カガビランが先ほど転倒した際にできた額にある深刻なヒビ。そこにぶち込まれたなら、怪獣にとっては水鉄砲ほどの脅威にもならない筈の拳銃の弾すら、致命傷に成り得るのだ!!
グァー!…
弾を撃ち込まれた頭部からはじまり、両手足、やがて胴体へヒビは広がり、極悪非道な怪獣が鏡のようにバラバラになるまでに時間はかからなかった。
「...リンドウ隊員、やるじゃん」
パラシュートが引っ掛かった木の上から様子を眺めていたアオイ隊員も、勇敢で優秀な射撃手に称賛を送る。
「にゃいっ…」
カガビラン死亡と同時に、猫鈴猫の全身を穿っていた棘も完全に消失した。
「...ふに」
満身創痍ながらも、なんとか片脚で立ち上がった猫鈴猫はリンドウ隊員に感謝の気持を込めて頷いた。
「あなたも...いつも私達を助けてくれてありがとう...こんなにボロボロになってまで...」
ちょうど英雄の立つ薬局の傍らを、避難用トラックが通り過ぎたのは、このときだ、彼女の勇姿はたくさんの、そして妹の瞳にも強く焼き付けられた。
「お姉ちゃん...凄い...皆を守って、しかも私の夢まで叶えてくれた...」
「よかったわね、結椛ちゃん、あなたのお姉ちゃんの活躍は、記事を通して沢山の人に伝えておくわね」
嬉し涙を滲ませる結椛の頭を、わしゃわしゃと撫でる香燐もまた、猫鈴猫がなんとか助かったことが嬉しかった。
「わたし...改めて思いました...この仕事に就けてよかったって...」
「うん、わたしも正直…あんな危ない仕事辞めてほしいって心のどこかで思ってたけど、それが消えたんです!」
後日、破壊された病院から別の病院に移された結椛のもとに香燐と猫鈴猫、MINTのメンバーが見舞いに来ていた。
「ふふふ、リンドウ隊員の活躍を記事にしたら大反響で、編集長にも珍しく褒められたわ、彼女は貴方の自慢のお姉ちゃんよ」
「私も助けられたし感謝しないとだよね〜」
「はっ、恥ずかしい...」
褒めちぎられたリンドウ隊員は顔を赤らめて俯いてしまった、勇敢さを備えながらも、恥ずかしがり屋な性格は治らないようだ。
「あとあと、ユキヒラさん!というより、お義母さんって呼んだほうが良いのかな...お姉ちゃんをよろしくお願いいたします!!」
結椛はフルーツの入った籠を持っているユキヒラに、丁寧に、元気よく頭を下げた。
「あらまあ...ありがとう、頑張るわね」
ユキヒラは冷静に振る舞うが、心の中は歓喜の色でいっぱいになった。
「ませてるなあ〜将来有望な子じゃん」
軽薄に笑いながら、無神経な発言をしたアオイ隊員を周りの人間はキッと睨む、自動修復機能で顔面も脚も元通りになったにもかかわらずわ気だるげに欠伸をしている猫鈴猫以外は。
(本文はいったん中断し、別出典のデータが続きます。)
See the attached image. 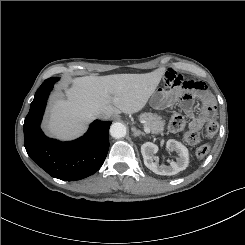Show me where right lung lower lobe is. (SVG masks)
<instances>
[{"instance_id":"98d812e1","label":"right lung lower lobe","mask_w":245,"mask_h":245,"mask_svg":"<svg viewBox=\"0 0 245 245\" xmlns=\"http://www.w3.org/2000/svg\"><path fill=\"white\" fill-rule=\"evenodd\" d=\"M59 78L45 80L37 90L24 121V145L28 155L52 177L75 181L100 169L109 149L111 122L94 121L86 134L71 142L48 138L40 129L50 91Z\"/></svg>"}]
</instances>
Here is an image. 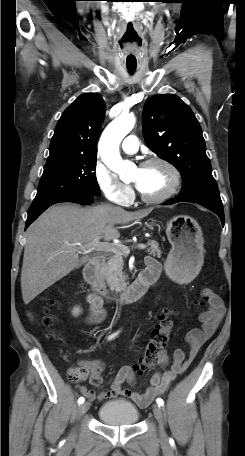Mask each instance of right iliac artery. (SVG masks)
Returning a JSON list of instances; mask_svg holds the SVG:
<instances>
[{
	"label": "right iliac artery",
	"mask_w": 245,
	"mask_h": 456,
	"mask_svg": "<svg viewBox=\"0 0 245 456\" xmlns=\"http://www.w3.org/2000/svg\"><path fill=\"white\" fill-rule=\"evenodd\" d=\"M117 334H118V333L112 334L111 336H109L108 339L110 340V339L114 338ZM84 401H85L84 397H80V398L78 399V404H83Z\"/></svg>",
	"instance_id": "1"
}]
</instances>
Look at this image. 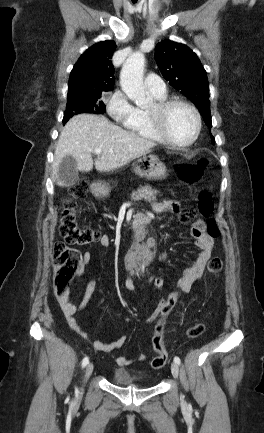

「私に将来なんて...ううん、あるよね、きっと...私ならお姉ちゃんの花嫁姿、きっと見れる!」
結椛から希望に溢れた言葉と笑顔を送られて、アオイ隊員も今度は本物の表情を浮かべた。
「その意気だよ結椛!ありがとう...アオイ隊員...」
「さてさて、なんのことやら」
「すっかりとぼけてしまって、うふふ」
あら、ふと香燐は気付く、今この病室の中にいる全員が幸せそうに笑っていることを。
「うーん、撮り甲斐のある、いい笑顔がたくさん!結椛ちゃん、皆さん、一枚どうですか?」
「うん!喜んで!!」
こうして撮影された集合写真は、病室のベッドの上でカメラに向けてピースをする結椛も、彼女を囲む大人達、ロボット娘まで、笑顔を浮かべている平和を取り戻した証ともなる一枚だった。
終
かなり苦戦させられましたが、まだ四話にしちゃあ強い怪獣でしたわ。